• **WORK TO BE COMPLETED**: In your copy of the data, include no pictures and alter nothing else.

[Page-level text extractions]

● ● ● ●

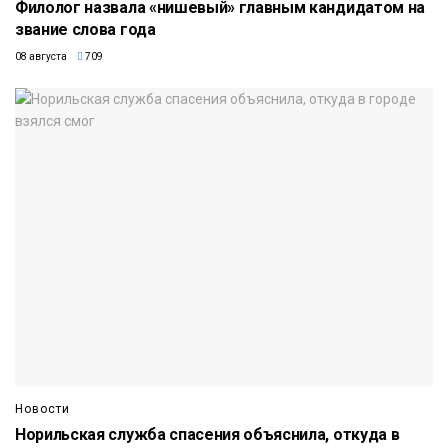
Филолог назвала «нишевый» главным кандидатом на
звание слова года
08 августа
709
Новости
Норильская служба спасения объяснила, откуда в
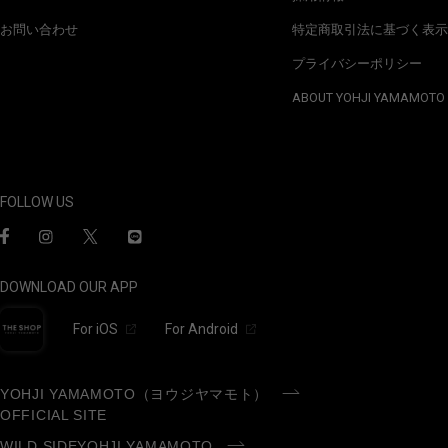
お問い合わせ
特定商取引法に基づく表示
プライバシーポリシー
ABOUT YOHJI YAMAMOTO
FOLLOW US
DOWNLOAD OUR APP
For iOS
For Android
YOHJI YAMAMOTO（ヨウジヤマモト）
OFFICIAL SITE
WILD SIDEYOHJI YAMAMOTO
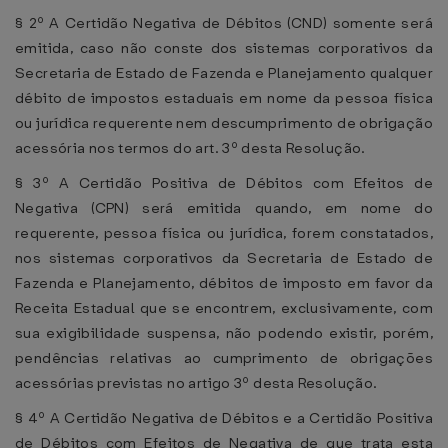
§ 2º A Certidão Negativa de Débitos (CND) somente será
emitida, caso não conste dos sistemas corporativos da
Secretaria de Estado de Fazenda e Planejamento qualquer
débito de impostos estaduais em nome da pessoa física
ou jurídica requerente nem descumprimento de obrigação
acessória nos termos do art. 3º desta Resolução.
§ 3º A Certidão Positiva de Débitos com Efeitos de
Negativa (CPN) será emitida quando, em nome do
requerente, pessoa física ou jurídica, forem constatados,
nos sistemas corporativos da Secretaria de Estado de
Fazenda e Planejamento, débitos de imposto em favor da
Receita Estadual que se encontrem, exclusivamente, com
sua exigibilidade suspensa, não podendo existir, porém,
pendências relativas ao cumprimento de obrigações
acessórias previstas no artigo 3º desta Resolução.
§ 4º A Certidão Negativa de Débitos e a Certidão Positiva
de Débitos com Efeitos de Negativa de que trata esta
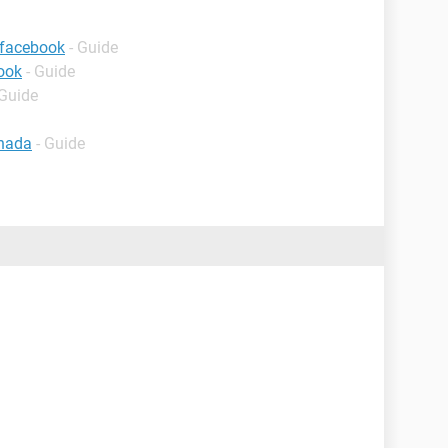
 facebook
- Guide
ook
- Guide
 Guide
inada
- Guide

● ● ● ●

• **RESPONSE TO THE EXERCISE**:
Филолог назвала «нишевый» главным кандидатом на
звание слова года
08 августа
709
Новости
Норильская служба спасения объяснила, откуда в
お問い合わせ
特定商取引法に基づく表示
プライバシーポリシー
ABOUT YOHJI YAMAMOTO
FOLLOW US
DOWNLOAD OUR APP
For iOS
For Android
YOHJI YAMAMOTO（ヨウジヤマモト）
OFFICIAL SITE
WILD SIDEYOHJI YAMAMOTO
§ 2º A Certidão Negativa de Débitos (CND) somente será
emitida, caso não conste dos sistemas corporativos da
Secretaria de Estado de Fazenda e Planejamento qualquer
débito de impostos estaduais em nome da pessoa física
ou jurídica requerente nem descumprimento de obrigação
acessória nos termos do art. 3º desta Resolução.
§ 3º A Certidão Positiva de Débitos com Efeitos de
Negativa (CPN) será emitida quando, em nome do
requerente, pessoa física ou jurídica, forem constatados,
nos sistemas corporativos da Secretaria de Estado de
Fazenda e Planejamento, débitos de imposto em favor da
Receita Estadual que se encontrem, exclusivamente, com
sua exigibilidade suspensa, não podendo existir, porém,
pendências relativas ao cumprimento de obrigações
acessórias previstas no artigo 3º desta Resolução.
§ 4º A Certidão Negativa de Débitos e a Certidão Positiva
de Débitos com Efeitos de Negativa de que trata esta
 facebook
- Guide
ook
- Guide
 Guide
inada
- Guide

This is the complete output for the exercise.